## Work required
Examine the data below and state how many lines contain "applications", offering no other words.

## Records to use
.....
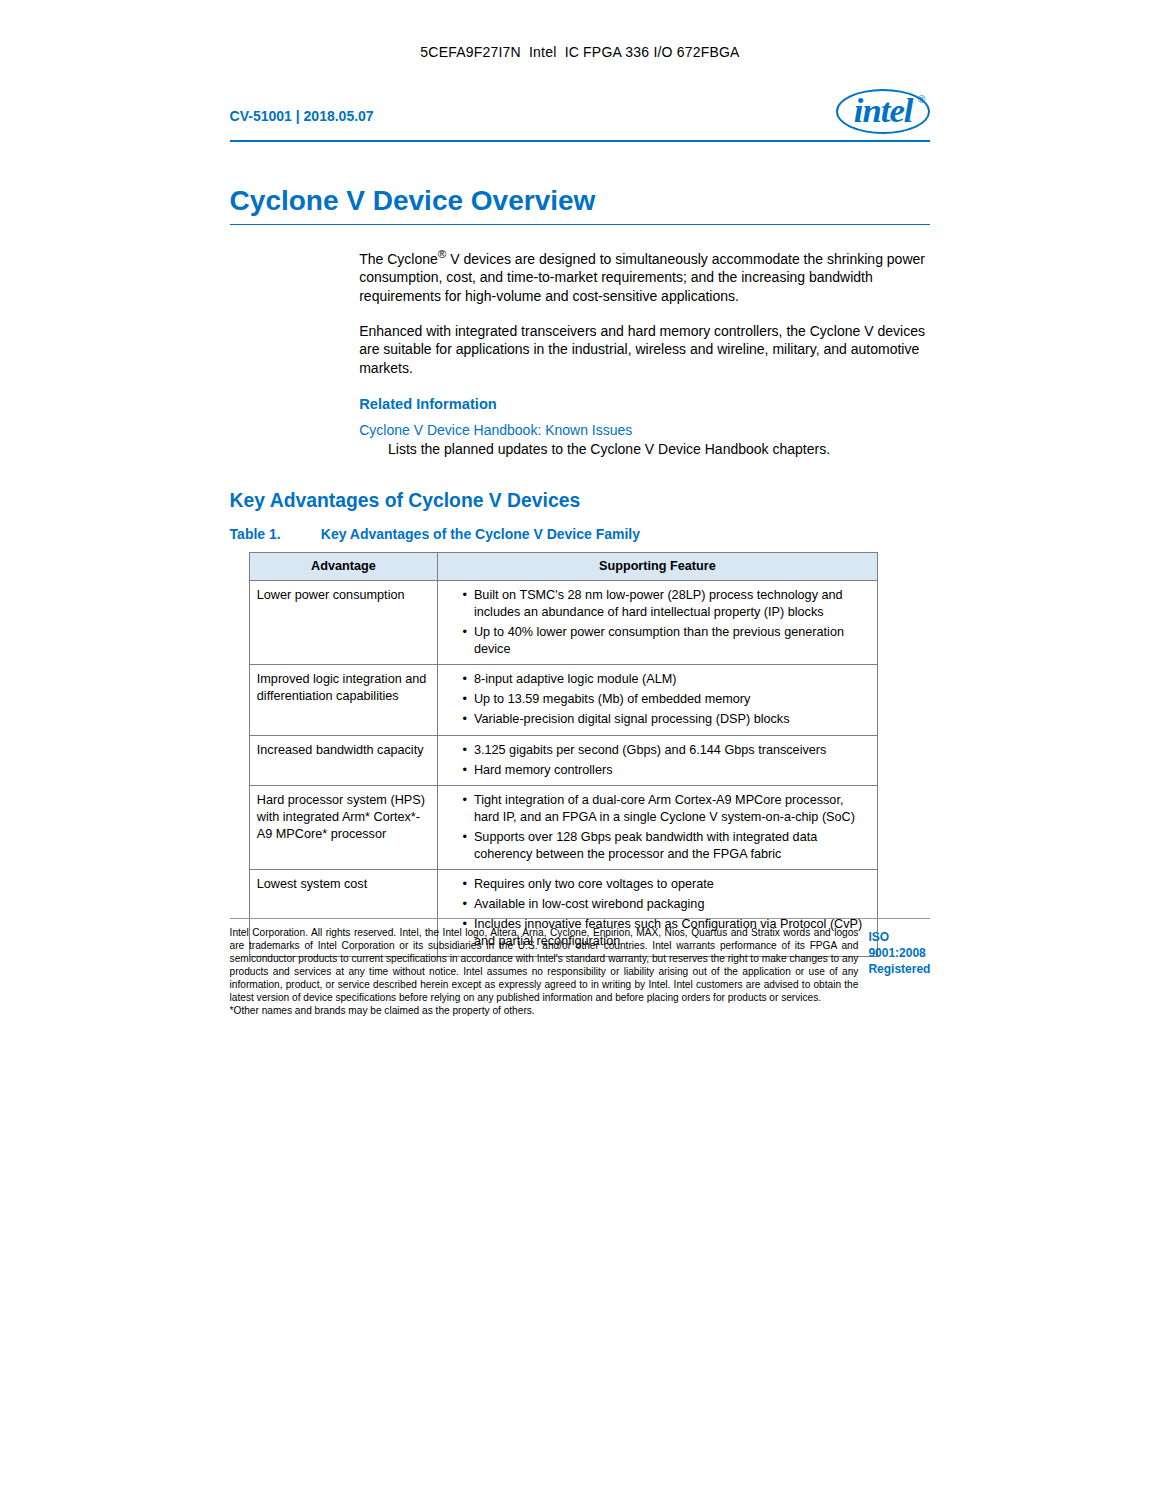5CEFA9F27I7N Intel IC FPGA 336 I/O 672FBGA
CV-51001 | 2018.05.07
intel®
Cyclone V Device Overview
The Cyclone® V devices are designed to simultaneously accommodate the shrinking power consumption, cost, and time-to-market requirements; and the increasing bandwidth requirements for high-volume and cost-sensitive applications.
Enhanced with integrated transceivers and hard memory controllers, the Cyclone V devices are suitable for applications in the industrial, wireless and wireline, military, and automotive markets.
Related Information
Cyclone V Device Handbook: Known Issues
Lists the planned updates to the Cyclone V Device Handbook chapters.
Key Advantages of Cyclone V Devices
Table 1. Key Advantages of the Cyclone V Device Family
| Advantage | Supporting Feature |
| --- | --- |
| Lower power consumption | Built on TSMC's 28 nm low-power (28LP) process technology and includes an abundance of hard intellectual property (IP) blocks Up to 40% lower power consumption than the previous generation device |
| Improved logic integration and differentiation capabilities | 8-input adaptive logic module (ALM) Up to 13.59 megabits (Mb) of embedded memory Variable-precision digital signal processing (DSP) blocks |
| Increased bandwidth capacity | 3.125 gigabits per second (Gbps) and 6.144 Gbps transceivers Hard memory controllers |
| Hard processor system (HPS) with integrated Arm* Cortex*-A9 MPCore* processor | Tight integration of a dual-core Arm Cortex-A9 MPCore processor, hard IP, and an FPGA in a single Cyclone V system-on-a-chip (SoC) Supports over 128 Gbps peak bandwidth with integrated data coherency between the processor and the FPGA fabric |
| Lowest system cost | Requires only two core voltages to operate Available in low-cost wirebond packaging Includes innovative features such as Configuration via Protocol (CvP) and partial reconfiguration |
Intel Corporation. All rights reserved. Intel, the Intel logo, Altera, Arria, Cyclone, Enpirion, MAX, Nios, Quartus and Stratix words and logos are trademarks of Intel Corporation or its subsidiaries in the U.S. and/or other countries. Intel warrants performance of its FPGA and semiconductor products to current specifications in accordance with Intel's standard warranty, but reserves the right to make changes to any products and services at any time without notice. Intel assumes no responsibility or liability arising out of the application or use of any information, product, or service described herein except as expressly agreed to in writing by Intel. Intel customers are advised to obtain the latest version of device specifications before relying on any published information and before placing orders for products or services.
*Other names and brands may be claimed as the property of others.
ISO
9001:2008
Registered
.....
## Exercise result
2